Find every line in the entries below that contains the word "image", and copy each such line. Case matters, so a match must have the same capital and lowercase letters.

-- START Record excerpts --

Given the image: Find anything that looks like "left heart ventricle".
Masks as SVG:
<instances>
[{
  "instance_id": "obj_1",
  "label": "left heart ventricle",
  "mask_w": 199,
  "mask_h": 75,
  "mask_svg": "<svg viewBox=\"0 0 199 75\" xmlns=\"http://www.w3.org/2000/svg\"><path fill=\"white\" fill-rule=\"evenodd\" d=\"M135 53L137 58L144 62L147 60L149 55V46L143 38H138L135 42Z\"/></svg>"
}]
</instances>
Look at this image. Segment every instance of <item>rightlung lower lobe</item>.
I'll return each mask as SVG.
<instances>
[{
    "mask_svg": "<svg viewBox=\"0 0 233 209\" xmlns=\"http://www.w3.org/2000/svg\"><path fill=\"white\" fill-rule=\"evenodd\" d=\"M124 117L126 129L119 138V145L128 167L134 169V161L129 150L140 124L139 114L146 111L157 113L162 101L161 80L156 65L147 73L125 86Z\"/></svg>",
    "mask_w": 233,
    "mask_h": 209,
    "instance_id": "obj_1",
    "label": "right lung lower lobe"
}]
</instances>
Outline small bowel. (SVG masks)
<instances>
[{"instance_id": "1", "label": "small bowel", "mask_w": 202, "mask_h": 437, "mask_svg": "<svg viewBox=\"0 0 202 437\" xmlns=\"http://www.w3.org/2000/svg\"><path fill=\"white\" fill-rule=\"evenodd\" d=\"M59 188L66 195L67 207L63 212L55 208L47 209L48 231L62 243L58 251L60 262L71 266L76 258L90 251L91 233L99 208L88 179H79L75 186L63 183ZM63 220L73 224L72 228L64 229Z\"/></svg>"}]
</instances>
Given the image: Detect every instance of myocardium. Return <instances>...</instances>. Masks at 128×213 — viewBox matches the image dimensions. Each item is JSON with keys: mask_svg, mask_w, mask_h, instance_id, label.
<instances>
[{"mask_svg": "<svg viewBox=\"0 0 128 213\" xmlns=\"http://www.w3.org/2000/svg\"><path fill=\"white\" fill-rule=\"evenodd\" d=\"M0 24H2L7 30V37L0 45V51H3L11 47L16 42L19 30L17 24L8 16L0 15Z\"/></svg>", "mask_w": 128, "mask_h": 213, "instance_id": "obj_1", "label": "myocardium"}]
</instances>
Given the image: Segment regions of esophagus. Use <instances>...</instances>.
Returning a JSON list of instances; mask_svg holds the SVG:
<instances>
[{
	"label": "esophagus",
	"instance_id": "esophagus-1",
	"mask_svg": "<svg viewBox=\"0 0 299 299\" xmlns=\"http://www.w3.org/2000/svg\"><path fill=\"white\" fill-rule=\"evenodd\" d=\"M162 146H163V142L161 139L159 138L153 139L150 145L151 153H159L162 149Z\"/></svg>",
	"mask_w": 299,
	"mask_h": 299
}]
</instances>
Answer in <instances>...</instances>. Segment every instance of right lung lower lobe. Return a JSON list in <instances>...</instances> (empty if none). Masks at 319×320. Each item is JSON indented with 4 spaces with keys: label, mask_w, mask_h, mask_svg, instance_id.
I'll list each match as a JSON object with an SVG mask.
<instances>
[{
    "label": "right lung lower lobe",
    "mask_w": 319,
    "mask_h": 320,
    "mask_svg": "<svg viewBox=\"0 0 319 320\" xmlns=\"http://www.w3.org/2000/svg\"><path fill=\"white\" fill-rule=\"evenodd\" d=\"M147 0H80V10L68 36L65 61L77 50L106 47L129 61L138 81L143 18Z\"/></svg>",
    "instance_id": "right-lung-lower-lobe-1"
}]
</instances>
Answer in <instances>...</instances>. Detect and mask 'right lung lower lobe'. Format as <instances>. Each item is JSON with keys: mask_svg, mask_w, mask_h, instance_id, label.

-- END Record excerpts --

### Task output
Given the image: Find anything that looks like "left heart ventricle".
Look at this image. Segment every instance of <item>rightlung lower lobe</item>.
Given the image: Detect every instance of myocardium. Return <instances>...</instances>. Masks at 128×213 — viewBox matches the image dimensions. Each item is JSON with keys: mask_svg, mask_w, mask_h, instance_id, label.
Given the image: Segment regions of esophagus. Use <instances>...</instances>.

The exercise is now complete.